I’ll admit that listening to consultants talk doesn’t strike me as good podcast content. My podcast list is overflowing with no shortage of new recommendations. Anything I add has to compete with mighty fine podcasts like 2 Dope Queens, On the Media, Note to Self, The Read, Reply All, and Teaching and Learning in HigherEd. So I was torn when I learned that McKinsey puts out a Future of Work podcast. Grant it, this is my favorite professional subject. But there’s so much fluff in future of work circles and not enough meat. Fun fact: being a futurist doesn’t mean you have to be right. You just need research chops, a regular content production schedule, a brand with the phrase “future of work”, and an audience who will listen. It’s not rocket science.

So I was skeptical. But the McKinsey Global Institute puts in the hard work that you’d expect for a top global consulting firm. Their reports on the future of work are insightful and meaty. Their podcast is no different. I was pleasantly surprised. And by pleasantly surprised I mean I was taking loads of notes and couldn’t stop listening. It’s not terribly entertaining and feels a bit like watching CSPAN. But the podcast brings their valuable research on the future of work to life.

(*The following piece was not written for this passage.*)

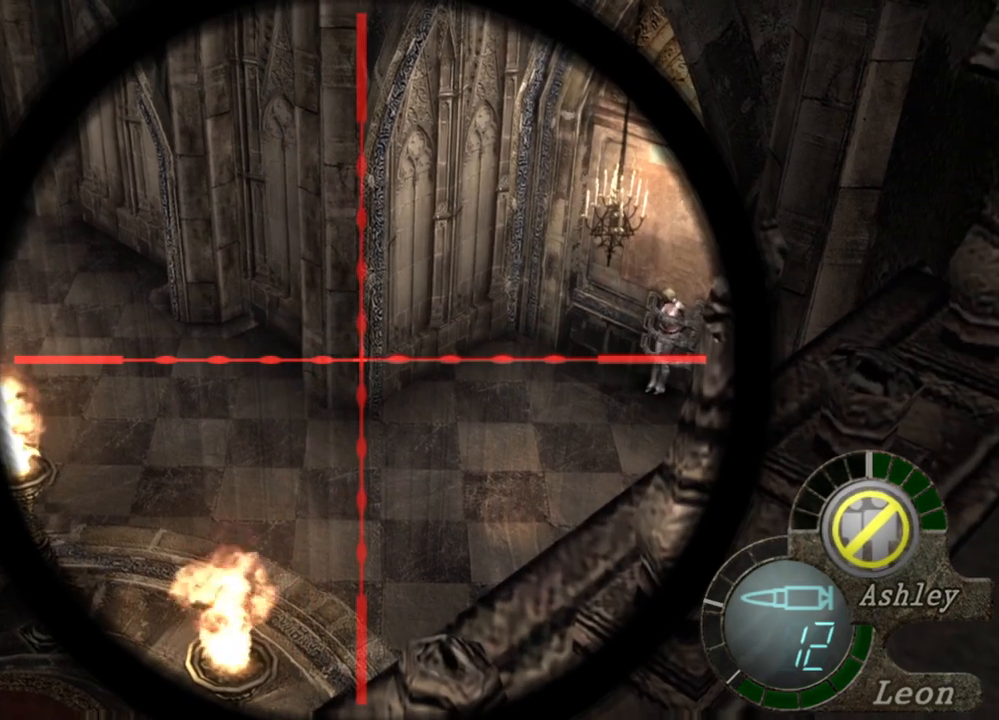
{"keys": [], "mouse": ["right"], "events": []}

It also broadens their research (hopefully) to audiences beyond MBA students and upper management. Anyone who is curious about how their career is going to shift should give it a shot. It pairs well with public transit rides.

I listened to their most recent episode, How Will Automation Affect Jobs, Skills, and Wages?, and could have quoted the whole damn podcast. I held back. Here are some of my favorite meaty bits.

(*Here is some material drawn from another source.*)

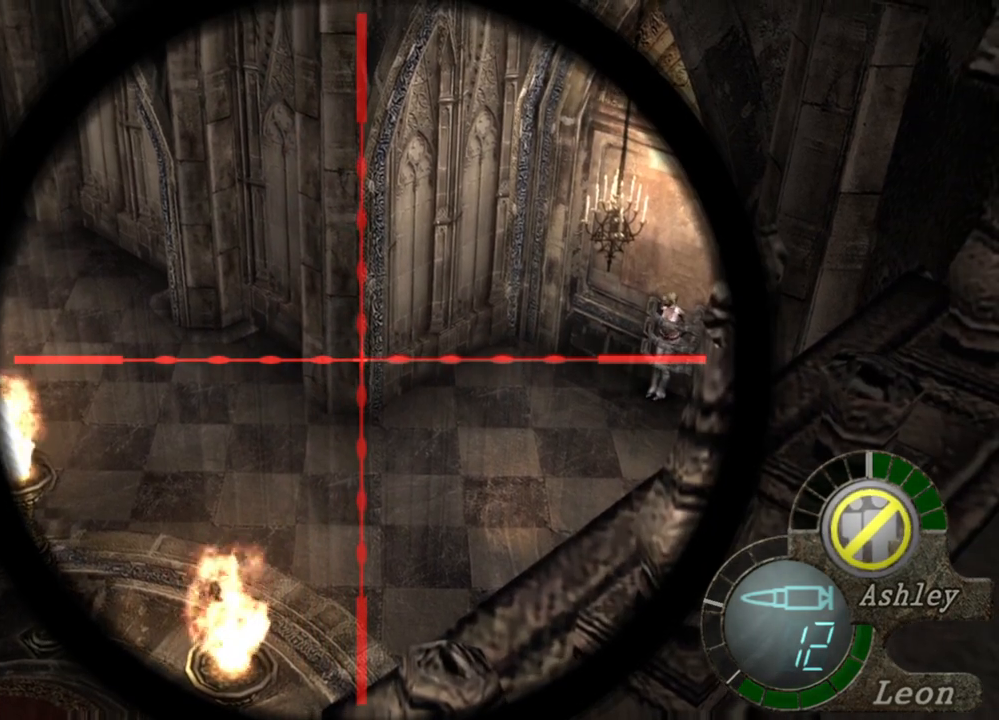
{"keys": [], "mouse": ["right"], "events": []}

On lifelong learning from Susan Lund, a partner McKinsey Global Institute:

It’s something that has been a bit of a mantra in the educational field. Everyone is going to have to be a student for life and embark on lifelong learning. The fact is right now it’s still mainly a slogan. Even within jobs and companies there’s not lifelong training. In fact what we see in corporate training data at least in the United States, is that companies are spending less. As we know right now people expect that they get their education in the early 20s or late 20s and then they’re done. They’re going to go off and work for 40, 50 years. And that model of getting education up front and working for many decades, without ever going through formal or informal training again is clearly not going to be the reality for the next generation.

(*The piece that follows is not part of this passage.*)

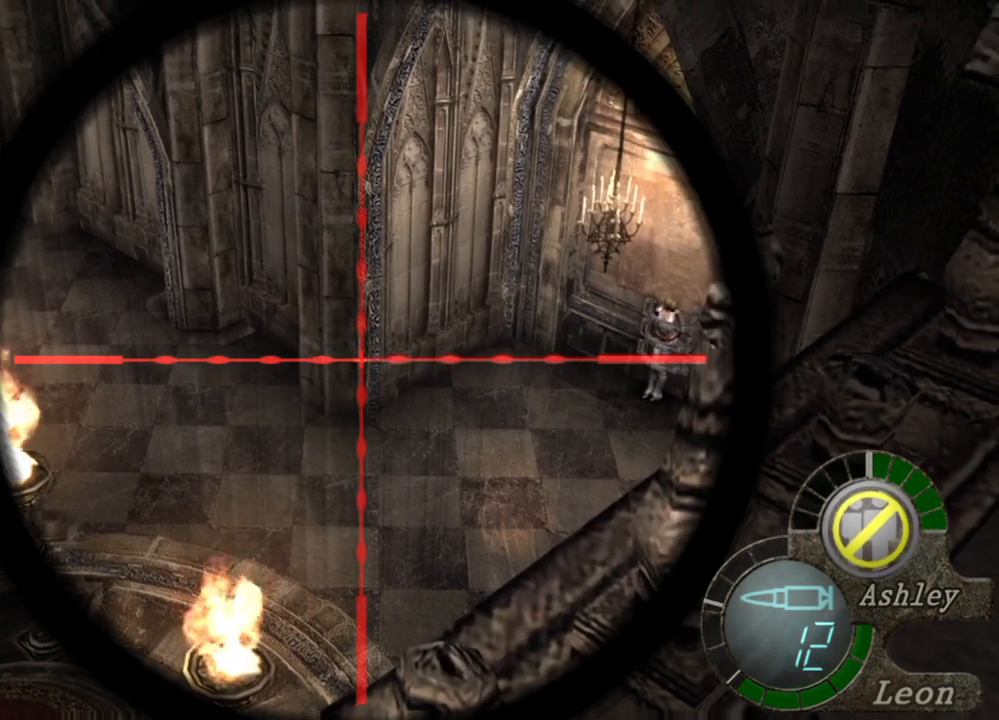
{"keys": [], "mouse": ["right"], "events": []}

Honestly I could quote so much from this podcast. Instead of the common “robots are going to take our jobs” narrative, they dive deeper into the subject, discussing how occupations will shift and what that means for workers. I’ll just quote this entire response on acquiring new skills, again from Susan Lund:

“We categorized 800 occupations into 58 categories. This is our shorthand way of showing how work might shift between them. For instance there’s a whole classification around customer interaction jobs. And that includes cashiers, call service representatives, etc. By grouping occupations into these categories we can start talking about which ones are growing and which ones are declining. So that number of somewhere between 75 million and 375 million people [around the world] may need to switch occupational category, means that they’re in a set of occupations that are actually shrinking in number. Some of those people are going to have shift to one of the growing occupational categories.

This is a big shift. It’s different from saying I’m one type of specialty nurse and now I need to be a different type. That would be a shift within an occupational category. Here, the changes we are talking about are very significant. It’s about somebody who may have been working in trucking or manufacturing learning to do something entirely different. Possibly a job in construction or healthcare or other types of things. This will require more than simply applying for that job. It will require some level of formal training to learn the new skills to become qualified to get that new job. This will be the defining challenge of our generation, is creating the programs and tools and opportunities for someone who is mid-career with a mortgage, with children who can’t afford to go back to school for two years to get an associates degree or four years to get a bachelors, but helping that person get the bare minimum of skills they need to get their foot in the door in an entirely different occupation and start off on a career ladder in an entirely new direction.”

You have to teach people how to become lifelong learners. You have to change the old mindset. You have to teach them how to make occupational shifts. You have to prepare them with practical advice and skills.

This is why I founded FutureMe School. We have to reinvent old career narratives and train people to adapt to multiple occupational changes over a lifetime. Which is exactly what we’re doing at FutureMe School.